JAKARTA – Pemerintah mengerahkan Kapal Republik Indonesia (KRI) Bung Hatta untuk mengirimkan bantuan logistik bagi warga terdampak gempa bumi berkekuatan magnitudo 7,7 di Nusa Tenggara Timur (NTT).
KRI Bung Hatta berangkat dari Pelabuhan Labuan Bajo, Kabupaten Manggarai Barat, menuju Pelabuhan Reok, Kabupaten Manggarai, pada Selasa (18/8/2026). Pemerintah memilih jalur laut untuk mempercepat pengiriman bantuan menuju sejumlah wilayah yang terdampak gempa.
Kapal tersebut membawa berbagai kebutuhan untuk masyarakat terdampak, mulai dari paket bantuan Presiden RI, paket sembako, tenda keluarga, hingga tenda pengungsi dari Badan Nasional Penanggulangan Bencana (BNPB). KRI Bung Hatta juga mengangkut sejumlah bantuan hasil donasi masyarakat.
Setelah tiba di Pelabuhan Reok, petugas akan mendistribusikan bantuan tersebut ke wilayah Kabupaten Manggarai dan Manggarai Timur sesuai kebutuhan masyarakat terdampak.
Korban Gempa NTT Capai 52 Jiwa
Data penanganan pascabencana per 18 Agustus 2026 menunjukkan Kabupaten Manggarai dan Manggarai Timur menjadi dua wilayah dengan jumlah korban meninggal dan pengungsi terbanyak.
Di Kabupaten Manggarai, gempa menyebabkan 27 orang meninggal dunia. Selain itu, sebanyak 6.487 warga mengungsi.
Sementara di Kabupaten Manggarai Timur, jumlah korban meninggal dunia mencapai 25 orang, sedangkan jumlah pengungsi mencapai 15.465 jiwa.
Dengan demikian, kedua kabupaten tersebut mencatat total 52 korban meninggal dunia dan lebih dari 21 ribu pengungsi berdasarkan data pengkinian penanganan pascabencana per 18 Agustus 2026.
TNI AL Kerahkan KRI dr. Soeharso
Pemerintah juga mengerahkan KRI dr. Soeharso (KRI SHS) dalam penanganan darurat pascagempa NTT. Kapal bantu rumah sakit milik TNI Angkatan Laut tersebut menjalankan misi bantuan kesehatan bagi masyarakat terdampak.

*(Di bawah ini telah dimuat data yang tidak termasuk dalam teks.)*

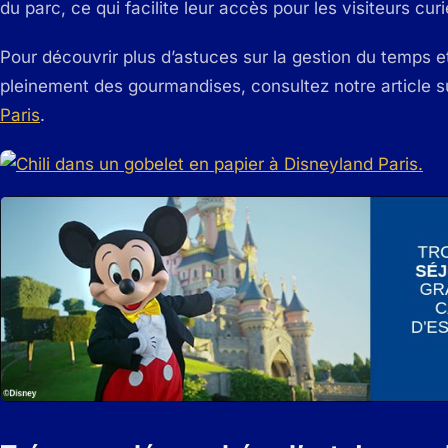
du parc, ce qui facilite leur accès pour les visiteurs cur
Pour découvrir plus d’astuces sur la gestion du temps et
pleinement des gourmandises, consultez notre article 
Paris
.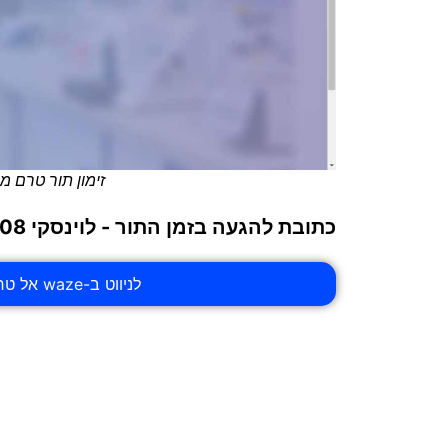
זימון תור טרם 
כתובת להגעה בזמן התור - לוינסקי 108, תל אביב-יפו
לניווט ב-waze אל טרם מרפאה דחופה סניף הגדוד העברי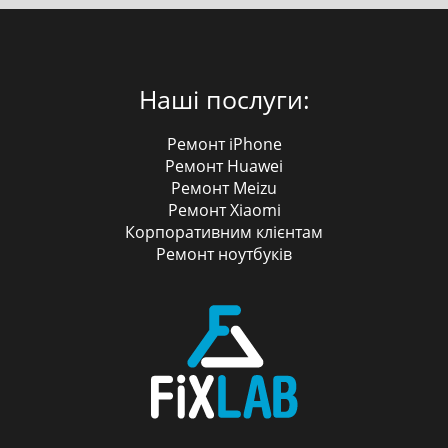
Наші послуги:
Ремонт iPhone
Ремонт Huawei
Ремонт Meizu
Ремонт Xiaomi
Корпоративним клієнтам
Ремонт ноутбуків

Pengerahan kapal rumah sakit menjadi bagian dari upaya pemerintah memperkuat pelayanan kesehatan di wilayah yang menghadapi dampak gempa.
Selain mengirimkan bantuan melalui jalur laut, pemerintah memperkuat sistem distribusi logistik dengan membuka Pos Dukungan Logistik Nasional (Posduklognas) di tiga lokasi.

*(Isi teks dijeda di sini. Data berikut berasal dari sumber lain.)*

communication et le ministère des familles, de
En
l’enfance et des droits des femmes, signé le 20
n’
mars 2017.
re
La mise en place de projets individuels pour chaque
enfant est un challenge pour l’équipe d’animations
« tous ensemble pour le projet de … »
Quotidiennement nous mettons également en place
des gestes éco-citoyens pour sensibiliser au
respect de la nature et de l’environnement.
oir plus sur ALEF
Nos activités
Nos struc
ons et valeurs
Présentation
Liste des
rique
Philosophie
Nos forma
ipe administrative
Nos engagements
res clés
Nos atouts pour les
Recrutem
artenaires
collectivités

BNPB menempatkan Posduklognas di Jakarta, Labuan Bajo, dan Maumere untuk mengatur penerimaan serta penyaluran bantuan ke berbagai daerah terdampak.
BNPB Buka Tiga Pos Logistik Nasional
Posduklognas Jakarta berpusat di Base Ops Halim Perdanakusuma. Pos tersebut menerima bantuan dari berbagai instansi, organisasi, maupun masyarakat.
Petugas kemudian menyalurkan bantuan dari Posduklognas Halim menuju Posduklognas Labuan Bajo dan Posduklognas Maumere sesuai kebutuhan wilayah terdampak.
Posduklognas Labuan Bajo berlokasi di Kantor UBPU Komodo. Pos tersebut menangani dukungan distribusi logistik untuk Kabupaten Manggarai, Manggarai Barat, dan Manggarai Timur.
Sementara itu, Posduklognas Maumere berada di Bandara Maumere. Pos tersebut melayani kebutuhan bantuan untuk wilayah Kabupaten Ngada, Nagekeo, Ende, dan Sikka.
BNPB Imbau Donatur Koordinasi Sebelum Kirim Bantuan
BNPB membuka Posduklognas bagi masyarakat dan organisasi yang ingin memberikan bantuan kepada warga terdampak gempa NTT.
BNPB mengimbau calon donatur berkoordinasi terlebih dahulu dengan petugas Posduklognas setempat sebelum mengirimkan bantuan. Koordinasi tersebut membantu petugas menyesuaikan bantuan dengan kebutuhan di lapangan.
Penyesuaian mencakup jenis barang, jumlah bantuan, waktu pengiriman, hingga moda transportasi yang digunakan.
Langkah tersebut bertujuan memastikan bantuan tiba secara efektif dan tepat sasaran serta mencegah penumpukan bantuan yang tidak sesuai dengan kebutuhan masyarakat di lokasi terdampak.